CirrusSearch: We should dig into CirrusSearch-failures.log
Closed, ResolvedPublic

Description

We should figure out exactly what is going on. For example, I saw this:

2014-03-07 02:40:46 mw1015 wikidatawiki: Update for doc ids: 15087781
2014-03-07 02:40:46 mw1008 wikidatawiki: Update for doc ids: 15087781
2014-03-07 02:40:46 mw1008 wikidatawiki: Update for doc ids: 15087781

These might just be trying to update the same document concurrently. Chad was talking about just retrying here. If we're trying to update the same document multiple times we could do that. We also might want to use the pool counter to prevent it. We could probably use the shared acquire to notice that another job tried to update then, well, not do it. On problem, though, is that updating a page will get a parser lock (I think) so we have to make sure not to lock eachother. I think.


Version: unspecified
Severity: normal

Details

Reference
bz62358

Event Timeline

bzimport raised the priority of this task from to High.Nov 22 2014, 3:07 AM
bzimport added a project: CirrusSearch.
bzimport set Reference to bz62358.
bzimport added a subscriber: Unknown Object (MLST).
demon added a comment.Mar 7 2014, 2:50 AM

We do retry now as of gerrit #117335.

Cool! I guess I was just going on faith that we were retrying....

I just checked and saw two things:

  1. If we try to send 50 updates all at once we might bump against an Elasticsearch queue limit. I'm chunking it to 10 at a time.
  2. I _think_ moving a page and leaving behind a redirect can cause that version conflict error. I believe it makes two jobs - one for the new page and one for the redirect. We need to keep the redirect job but might be able to throw away the one for the new page. Worth checking.

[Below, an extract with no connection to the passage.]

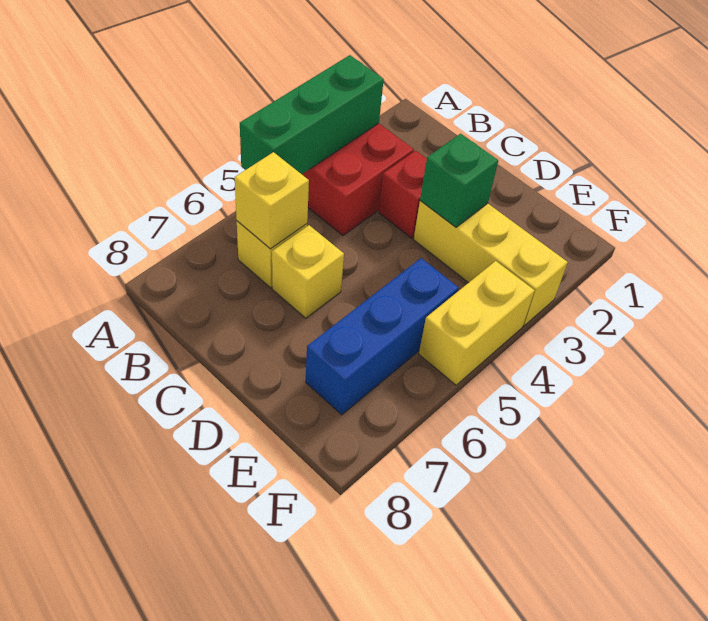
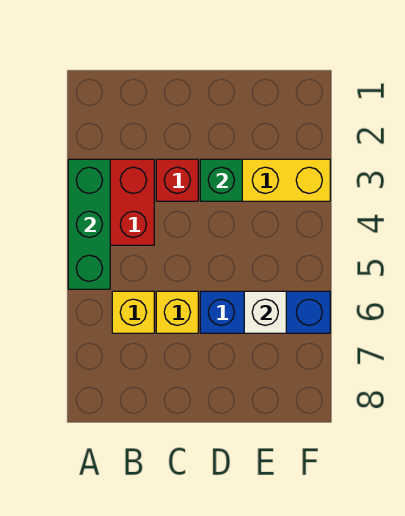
yellow 1x1 brick [235,152,309,249] -> none
blue 1x3 brick [306,258,459,415] -> blue 1x3 brick turned to [200,291,330,333]
none -> white 1x1 brick [244,291,286,333]
yellow 1x2 brick [419,261,535,385] -> none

Change 148405 had a related patch set uploaded by Manybubbles:
Chunk updates at 10

https://gerrit.wikimedia.org/r/148405

Finishing up skipping the second update in point #2 from comment 3.

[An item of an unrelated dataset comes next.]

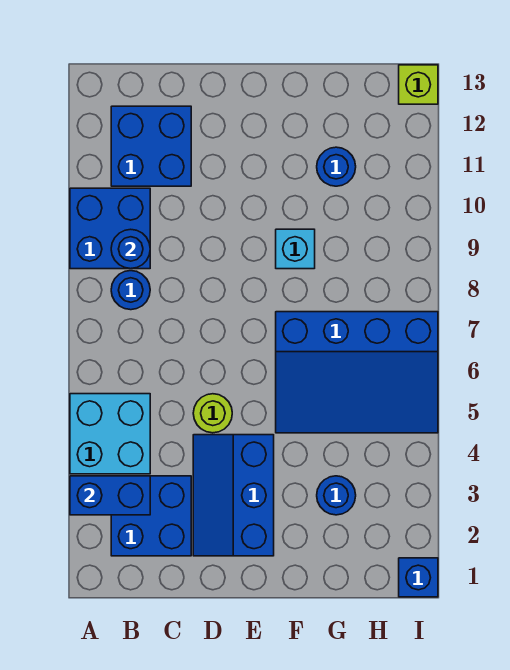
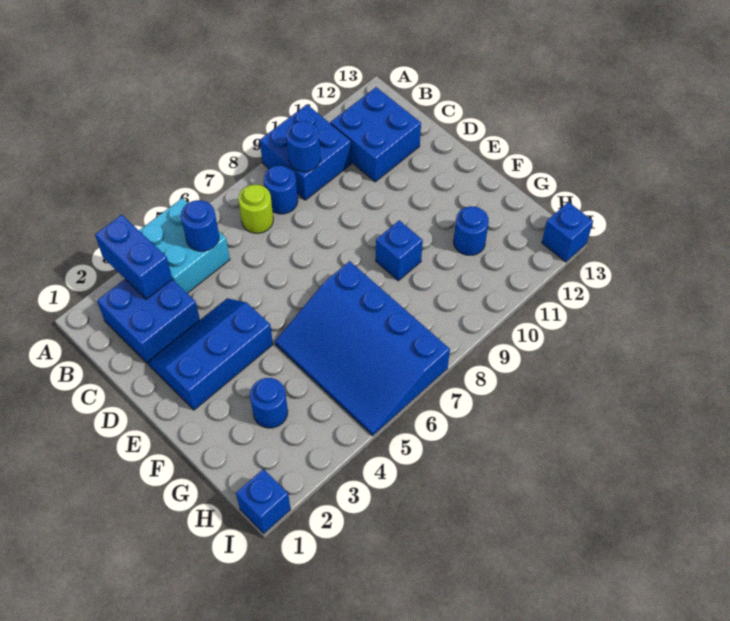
none -> blue 1x1 round brick [181,200,219,251]
lime 1x1 round brick [193,394,232,433] -> lime 1x1 round brick moved to [238,185,273,233]
cyan 1x1 brick [276,229,315,269] -> blue 1x1 brick [376,220,423,281]
lime 1x1 brick [399,65,438,104] -> blue 1x1 brick [542,202,593,262]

Change 148417 had a related patch set uploaded by Manybubbles:
On article move only use one job

https://gerrit.wikimedia.org/r/148417

Change 148405 merged by jenkins-bot:
Chunk updates at 10

https://gerrit.wikimedia.org/r/148405

Change 148417 merged by jenkins-bot:
On article move only use one job

https://gerrit.wikimedia.org/r/148417

Shifting back to new - we'll have to reevaluate in two weeks or so once these changes hit production and we've churned through the queue.

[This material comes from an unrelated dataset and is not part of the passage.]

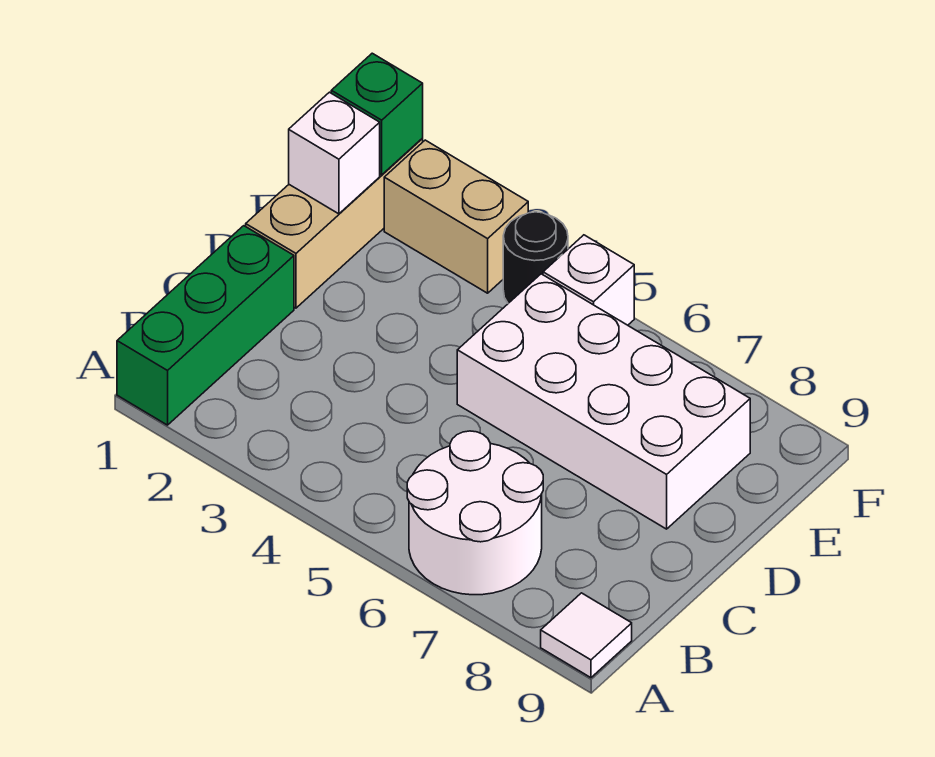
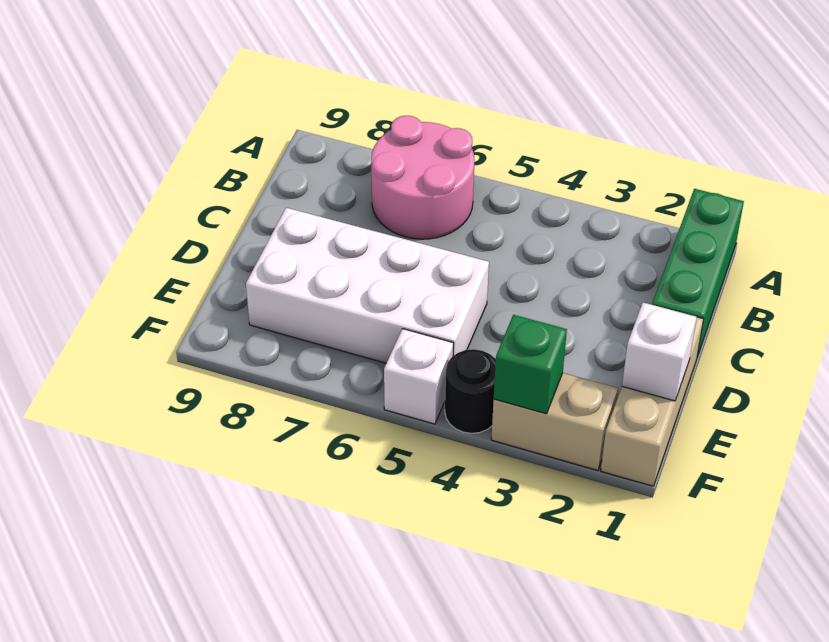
white 2x2 round brick [407,431,543,595] -> pink 2x2 round brick [371,116,474,239]
white 1x1 tile [541,593,632,678] -> none
green 1x1 brick [331,53,423,175] -> green 1x1 brick moved to [494,315,567,414]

Dug into these and the vast majority of them now come from trying to run the same updates twice or three times at the same time. Noop detection, going out to wikipedias tomorrow, should squash most of these.

Dug into these and the vast majority of them now come from trying to run the same updates twice or three times at the same time. Noop detection, going out to wikipedias tomorrow, should squash most of these.

One year later: Is this still an issue or can this task be closed as resolved?

Restricted Application added a project: Discovery. · View Herald TranscriptSep 1 2015, 12:40 PM

Dug into these and the vast majority of them now come from trying to run the same updates twice or three times at the same time. Noop detection, going out to wikipedias tomorrow, should squash most of these.

One year later: Is this still an issue or can this task be closed as resolved? @Deskana maybe?

Dug into these and the vast majority of them now come from trying to run the same updates twice or three times at the same time. Noop detection, going out to wikipedias tomorrow, should squash most of these.

@Deskana: One year later: Is this still an issue or can this task be closed as resolved?

Dug into these and the vast majority of them now come from trying to run the same updates twice or three times at the same time. Noop detection, going out to wikipedias tomorrow, should squash most of these.

@Deskana: More than one year later: Is this still an issue or can this task be closed as resolved?

Deskana closed this task as Resolved.Dec 23 2015, 12:25 AM
Deskana claimed this task.

@Deskana: More than one year later: Is this still an issue or can this task be closed as resolved?

I think we can assume the deployed fix resolved the issue. If that's not the case, someone can reopen.